Nicktoons Month! remembers when Avatar opened its veins and reminded us of what flowed inside.

Avatar: the Last Airbender and The Legend of Korra are considered two of the greatest Nickelodeon shows ever to grace the small screen. If you’re skeptical, you can go count the awards. As action stories about psychokinetic martial artists who could “bend” ancient elements like fire and water, the intensity of detail and history that went into fight sequences between benders was crucial to that success. Each bending power is influenced by a real martial art fighting style. In the case of waterbending, the power wielded by Katara of Avatar, the influence was tai chi.

The beauty of tai chi and waterbending is that both serve as defensive and healing fighting techniques. They are used as a means to push away the opponent as opposed to actively hurt them. That beauty gets shattered in “The Puppetmaster,” the episode where Katara discovers “bloodbending,” a form of waterbending that uses the blood in human opponents to control their bodies.

In the episode, Katara’s fight scene with Hama, an experienced bloodbender, teases out many of the ability’s insidious implications: contorting limbs in unnatural directions, flinging several opponents against each others’ limp bodies, or even forcing one of your opponents to murder the other against their will. And even that just scratches the surface. In theory, a bloodbender could do anything from boil all of the water in a person’s body to draining it of all its water, like Katara does to plants in the fight sequence below. It’s all pretty heavy.
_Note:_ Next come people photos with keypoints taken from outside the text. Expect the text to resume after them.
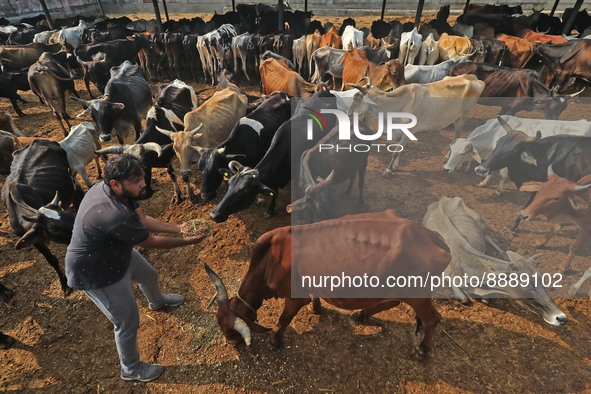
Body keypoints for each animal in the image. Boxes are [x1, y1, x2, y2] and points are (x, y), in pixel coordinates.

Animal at [1, 140, 82, 294]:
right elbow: (51, 259)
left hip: (71, 180)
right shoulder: (34, 239)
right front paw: (64, 284)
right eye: (55, 230)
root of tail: (35, 141)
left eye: (70, 217)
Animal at [206, 211, 450, 358]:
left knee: (432, 319)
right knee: (392, 302)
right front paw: (317, 307)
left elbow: (283, 319)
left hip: (417, 294)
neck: (269, 259)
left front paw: (275, 340)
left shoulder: (294, 297)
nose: (231, 342)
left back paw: (422, 349)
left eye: (230, 329)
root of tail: (432, 236)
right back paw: (362, 314)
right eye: (219, 322)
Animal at [210, 90, 338, 223]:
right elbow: (274, 192)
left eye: (244, 190)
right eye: (229, 184)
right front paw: (270, 209)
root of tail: (325, 91)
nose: (214, 214)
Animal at [444, 114, 591, 194]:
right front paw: (483, 182)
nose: (445, 168)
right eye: (451, 150)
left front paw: (498, 191)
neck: (493, 132)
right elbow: (489, 171)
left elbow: (502, 175)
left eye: (463, 153)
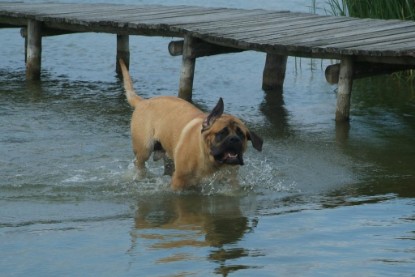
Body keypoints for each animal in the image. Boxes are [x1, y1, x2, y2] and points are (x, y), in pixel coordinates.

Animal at [120, 59, 264, 190]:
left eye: (241, 134)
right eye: (222, 133)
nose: (234, 139)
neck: (210, 161)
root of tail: (143, 102)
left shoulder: (230, 180)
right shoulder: (178, 182)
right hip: (144, 149)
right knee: (139, 164)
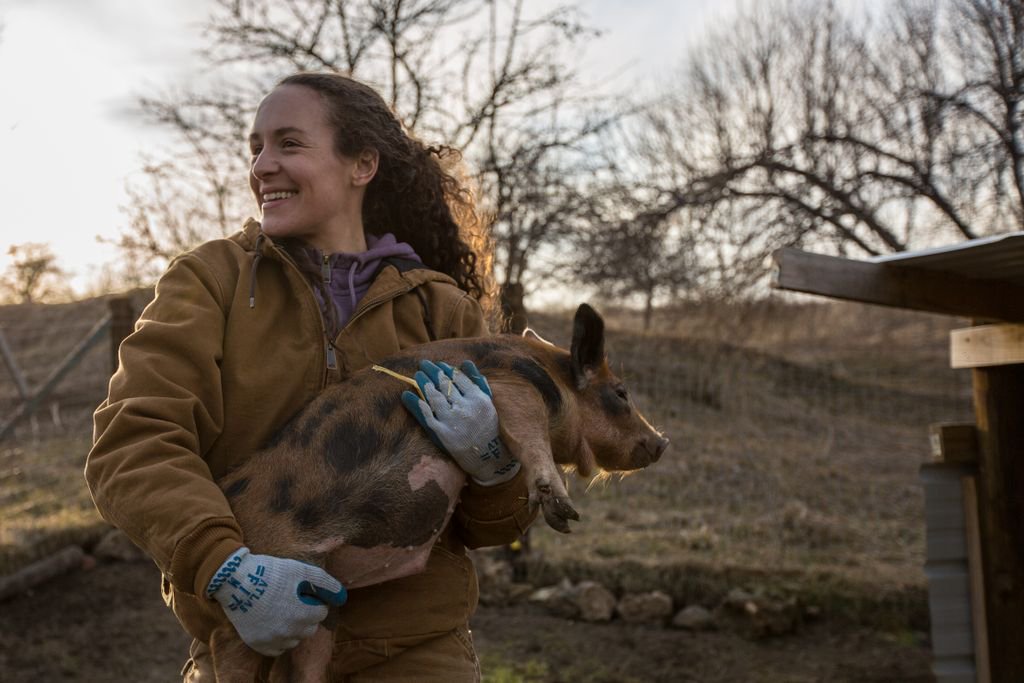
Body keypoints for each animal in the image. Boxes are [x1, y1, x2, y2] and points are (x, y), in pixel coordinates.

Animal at [208, 303, 669, 682]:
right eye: (622, 393)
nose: (662, 442)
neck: (549, 378)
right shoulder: (505, 388)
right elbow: (528, 432)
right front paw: (563, 512)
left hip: (319, 609)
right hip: (243, 620)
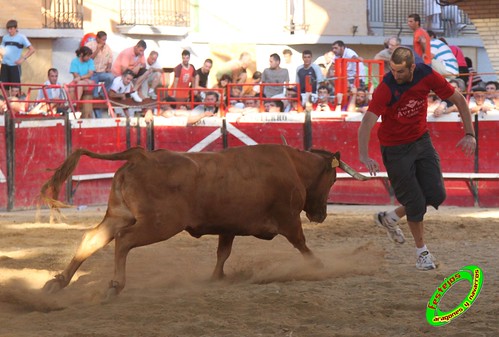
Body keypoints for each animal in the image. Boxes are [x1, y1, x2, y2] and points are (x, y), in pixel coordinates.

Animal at [40, 143, 368, 296]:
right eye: (333, 179)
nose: (321, 215)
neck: (293, 166)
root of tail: (141, 156)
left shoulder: (229, 227)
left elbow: (223, 252)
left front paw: (216, 278)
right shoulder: (288, 219)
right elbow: (302, 244)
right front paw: (319, 266)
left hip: (119, 215)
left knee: (92, 239)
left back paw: (58, 283)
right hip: (160, 224)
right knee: (125, 241)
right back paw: (115, 285)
But none of it is heavier than watching Katara employ this dark art herself to save her friends. When she uses it in the fight, she realizes how morally wrong it is, and how against the fundamental ideals of waterbending it is. Now would be as good a time as any to remind you that Katara is a 14-year-old—but that didn’t stop Avatar from seeing her through the entire moral arc of her actions.

Bloodbending was a big, dark deal, and watching complex characters confront moral dilemmas like whether or not to engage with it was a big part of what made Avatar and Korra so rewarding.